Immediately following the Paris Peace Agreements, Tokyo sent Imagawa to Phnom Penh as it's ambassador. He arrived on Nov 10, 1991. US ambassador Charlie Twining came a day later, and Prince Sihanouk on the 14th.

"I supported Akashi's UNTAC. It was the first time in our history that a Japanese civil defense force had been sent overseas. I arranged everything for the Japanese battalion."

Samphan, as the Khmer Rouge representative, would meet with Imagawa in his room at the Cambodiana hotel.

"When I reminded him that I was the Japanese student in the law faculty [where he taught] he said 'yes, yes, I remember'... but I really don't know if he remembers or not," Imagawa said.

"If you had seen him or talked to him you could not recognize him as the leader of some genocidal... no, no," he smiles and shakes his head.

"He was a gentleman.

"Once KR radio called for all Japanese to be killed, but two days later Kheiu Samphan was in my room, smiling and talking to me. I couldn't understand what he was really thinking," he said.

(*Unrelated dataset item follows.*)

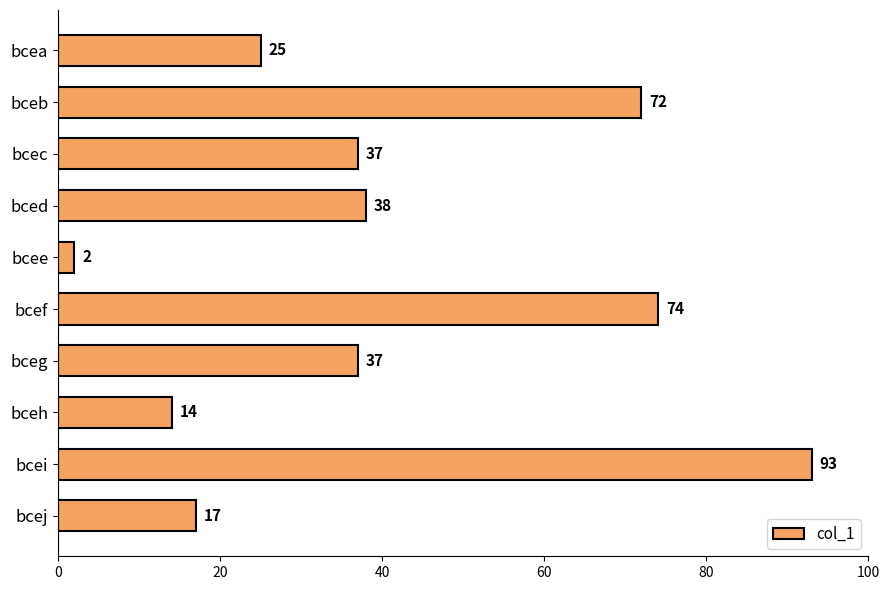

Where is the data nearest to the value 47?

bced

No discussion was ever held between the two about atrocities committed during the KR's 1975-79 reign.

He said the only time the subject was broached was during the peace talks in Paris, when the [SoC] communist leaders would begin any discussion by remonstrating with the Khmer Rouge representatives about what happened during their reign, and the Khmer Rouge replying about the Vietnamese influences within the SoC, he said.

He paints a picture of an on-going impasse at the negotiation table, alleviated only by the insistence of FUNCINPEC members to tackle the current problems and issues at hand.

Imagawa has written two books, on Angkor Wat and Angkor Thom, and many, many articles about Cambodia.

His books, he notes, have been illegally reproduced in Cambodia "and are sold to just about every Japanese tourist that comes here" without royalties to the author - "Ahh, but that's OK, they do that here..." he laughs.

Imagawa is married with two grown children, his daughter having been born at Calmette hospital in Phnom Penh. He intends in the future to probably give lecture courses at one of two universities in Tokyo.

"I'm very sad" to leave, he said, "very sad.

"I have spent 12 years and three months in Cambodia, and on January 18 I leave. I began my job under King Sihanouk, and I will end it under King Sihanouk.

"But I will come back again, surely."

Imagawa is described by fellow diplomats as a very well-respected ambassador and very-well connected.

"He took the trouble to learn Khmer, and he had very good connections within the government," said one source.

"Such connections are very difficult to achieve," he said, "but that leads into other problems."

"With [those connections] also goes the tendency to concentrate on picking out the positives in what's going on here."

Imagawa "was very much like [American ambassador] Charlie Twining in that respect," he said.

When outlining Imagawa's argument about a new government that is on track, another diplomatic source said: "Sounds just like Charlie."